Dataset entries
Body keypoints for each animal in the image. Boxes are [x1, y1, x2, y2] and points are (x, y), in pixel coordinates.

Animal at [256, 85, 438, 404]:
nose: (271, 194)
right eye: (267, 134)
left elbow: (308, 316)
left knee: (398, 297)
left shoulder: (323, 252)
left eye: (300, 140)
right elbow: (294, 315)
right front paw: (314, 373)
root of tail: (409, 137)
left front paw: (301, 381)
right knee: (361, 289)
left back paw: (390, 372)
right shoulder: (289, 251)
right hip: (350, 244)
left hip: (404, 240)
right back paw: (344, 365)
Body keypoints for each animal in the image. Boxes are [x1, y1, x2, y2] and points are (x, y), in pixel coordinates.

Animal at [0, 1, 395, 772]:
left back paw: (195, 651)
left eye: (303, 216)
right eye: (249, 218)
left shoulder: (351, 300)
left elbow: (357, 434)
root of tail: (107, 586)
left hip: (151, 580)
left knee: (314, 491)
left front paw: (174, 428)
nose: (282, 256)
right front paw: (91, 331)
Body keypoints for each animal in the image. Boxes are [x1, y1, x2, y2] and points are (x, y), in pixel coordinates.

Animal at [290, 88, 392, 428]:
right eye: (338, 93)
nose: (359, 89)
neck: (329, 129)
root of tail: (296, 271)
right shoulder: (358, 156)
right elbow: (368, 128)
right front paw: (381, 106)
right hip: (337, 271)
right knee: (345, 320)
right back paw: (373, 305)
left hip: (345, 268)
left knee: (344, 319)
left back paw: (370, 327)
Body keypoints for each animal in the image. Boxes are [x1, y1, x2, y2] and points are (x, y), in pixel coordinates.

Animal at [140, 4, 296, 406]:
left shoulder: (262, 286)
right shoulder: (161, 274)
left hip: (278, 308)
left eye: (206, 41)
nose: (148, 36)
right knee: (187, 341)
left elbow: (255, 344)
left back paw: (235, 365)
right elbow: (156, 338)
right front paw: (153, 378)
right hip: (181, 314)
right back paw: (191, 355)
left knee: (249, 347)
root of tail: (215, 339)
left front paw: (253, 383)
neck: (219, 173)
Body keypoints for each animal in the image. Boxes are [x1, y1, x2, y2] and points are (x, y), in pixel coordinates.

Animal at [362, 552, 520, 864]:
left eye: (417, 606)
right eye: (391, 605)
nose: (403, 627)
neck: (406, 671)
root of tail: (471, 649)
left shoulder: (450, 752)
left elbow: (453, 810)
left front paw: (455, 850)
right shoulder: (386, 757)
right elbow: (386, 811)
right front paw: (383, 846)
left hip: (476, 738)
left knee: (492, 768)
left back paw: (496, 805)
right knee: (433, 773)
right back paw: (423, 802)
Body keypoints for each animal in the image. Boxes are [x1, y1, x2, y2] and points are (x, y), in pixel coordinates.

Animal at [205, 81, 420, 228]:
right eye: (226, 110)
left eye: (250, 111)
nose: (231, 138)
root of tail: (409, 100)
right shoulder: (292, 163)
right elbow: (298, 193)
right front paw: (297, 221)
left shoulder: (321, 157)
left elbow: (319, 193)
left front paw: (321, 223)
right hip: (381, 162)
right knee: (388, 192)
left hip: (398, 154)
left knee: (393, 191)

#### WHAT THE TASK REQUIRES
Print exactly the lines from the beginning of the entries through the line with "left hip: (151, 580)". Output nothing more.

#### ANSWER FOR THIS EXERCISE
Body keypoints for each animal in the image. Boxes are [x1, y1, x2, y2] and points are (x, y), in pixel coordinates.

Animal at [256, 85, 438, 404]:
nose: (271, 194)
right eye: (267, 134)
left elbow: (308, 316)
left knee: (398, 297)
left shoulder: (323, 252)
left eye: (300, 140)
right elbow: (294, 315)
right front paw: (314, 373)
root of tail: (409, 137)
left front paw: (301, 381)
right knee: (361, 289)
left back paw: (390, 372)
right shoulder: (289, 251)
right hip: (350, 244)
left hip: (404, 240)
right back paw: (344, 365)
Body keypoints for each animal in the image. Boxes are [x1, y1, x2, y2] and points are (x, y), in pixel coordinates.

Animal at [0, 1, 395, 772]:
left back paw: (195, 651)
left eye: (303, 216)
right eye: (249, 218)
left shoulder: (351, 300)
left elbow: (357, 434)
root of tail: (107, 586)
left hip: (151, 580)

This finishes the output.